Task item
Could you reproduce every record below exactly, excluding all pictures?

Input for this task
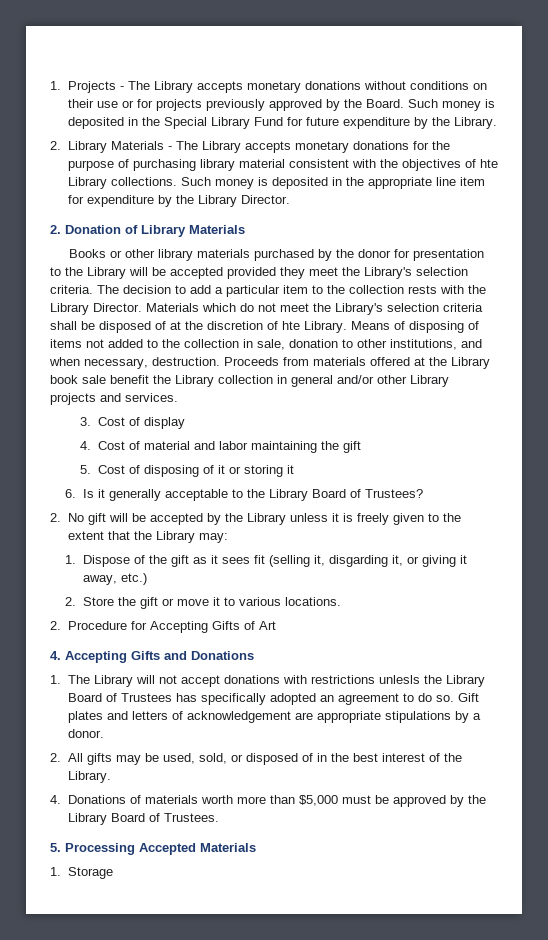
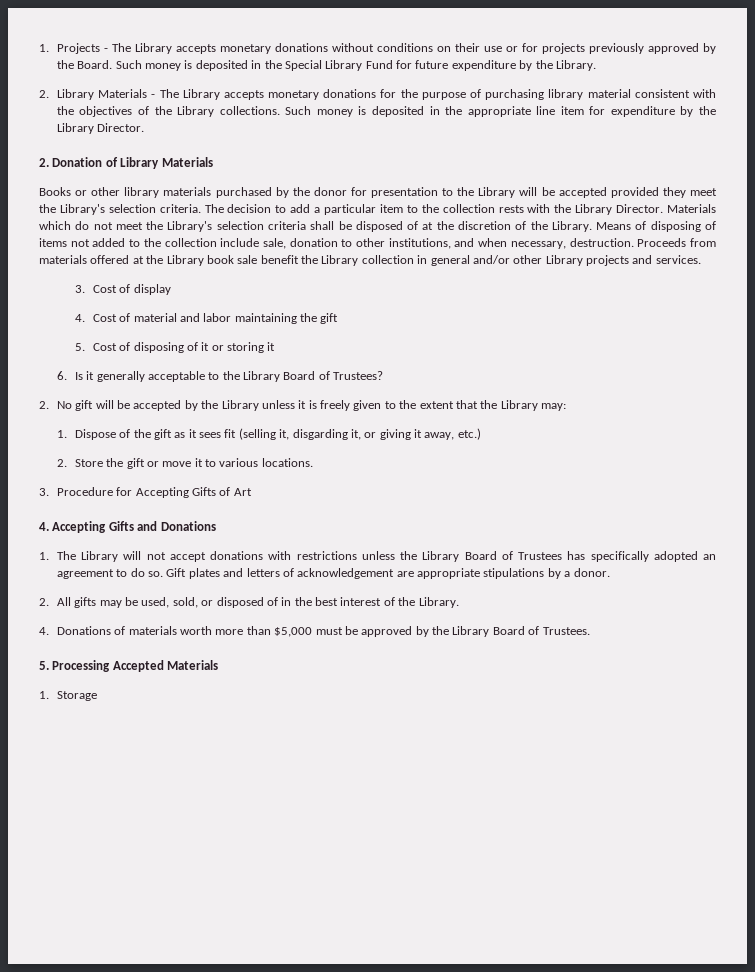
[479,159,498,168] hte -> [154,106,172,115] the
[282,321,300,330] hte -> [530,221,548,230] the
[243,339,253,348] in -> [220,238,260,247] include
[50,621,61,630] 2. -> [39,488,49,496] 3.
[378,675,420,684] unlesls -> [361,551,395,560] unless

Solution
[479,159,498,168] hte -> [154,106,172,115] the
[282,321,300,330] hte -> [530,221,548,230] the
[243,339,253,348] in -> [220,238,260,247] include
[50,621,61,630] 2. -> [39,488,49,496] 3.
[378,675,420,684] unlesls -> [361,551,395,560] unless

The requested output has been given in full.